## Excerpt to read
————
- Born: Jana Lynn Stebner March 14, 1954 (age 72)
- Origin: Anderson, Indiana, United States
- Genres: Country
- Occupation: Singer
- Instrument: Vocals
- Years active: 1989-present
- Labels: Curb, Cross 3, Plan B
- Formerly of: Asleep at the Wheel
- Website: www.jannbrowne.com

= Jann Browne =

American country singer

Jann Browne (born Jana Lynn Stebner; March 14, 1954) is an American country music singer. She moved to Southern California in 1978 where she performed in a number of Orange County country bars. From 1981 through 1983, before her solo career, she was a vocalist with the Western swing group Asleep at the Wheel. She has recorded four studio albums, and has charted three singles on the Hot Country Songs charts. Her highest single is the 1990s "Tell Me Why" at No. 18. She was named "Female Entertainer of the Year", and her song "Louisville" was named "Song of the Year", by the California Country Music Association. In 1990, she was nominated for Top New Female Vocalist at the Academy of Country Music Awards, along with Daniele Alexander and Mary Chapin Carpenter, but lost to Carpenter.
————
Stored data entries:
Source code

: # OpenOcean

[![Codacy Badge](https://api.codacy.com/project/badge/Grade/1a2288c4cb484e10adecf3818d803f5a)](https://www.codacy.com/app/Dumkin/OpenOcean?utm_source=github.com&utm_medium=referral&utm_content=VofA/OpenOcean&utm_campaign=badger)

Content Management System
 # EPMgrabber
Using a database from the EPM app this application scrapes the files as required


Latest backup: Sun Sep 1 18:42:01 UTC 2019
————
## What to work on
Write the next part of the Jann Browne biography above, starting after its last sentence.

## Expected answer
==Discography==

===Albums===

| Title | Album details | Peak positions |
US Country
| Tell Me Why | Release date: February 12, 1990; Label: Curb Records; | 46 |
| It Only Hurts When I Laugh | Release date: April 23, 1991; Label: Curb Records; | — |
| Count Me In | Release date: September 12, 1995; Label: Cross Three Records; | — |
| Missed Me by a Mile | Release date: October 30, 2001; Label: Plan B Records; | — |
| Buckin' Around | Release date: March 6, 2007; Label: Plan B Records; | — |
"—" denotes releases that did not chart

===Singles===

Year: Single; Peak positions; Album
US Country
1989: "You Ain't Down Home"; 19; Tell Me Why
"Tell Me Why": 18
1990: "Mexican Wind"; —^{A}
"Louisville": 75
1991: "Better Love Next Time"; —; It Only Hurts When I Laugh
"It Only Hurts When I Laugh": —
"—" denotes releases that did not chart

Notes:
- ^{A} "Mexican Wind" did not chart on Hot Country Songs, but peaked at No. 2 on Hot Country Radio Breakouts.

===Music videos===

| Year | Video |
| 1990 | "Tell Me Why" |
"Mexican Wind"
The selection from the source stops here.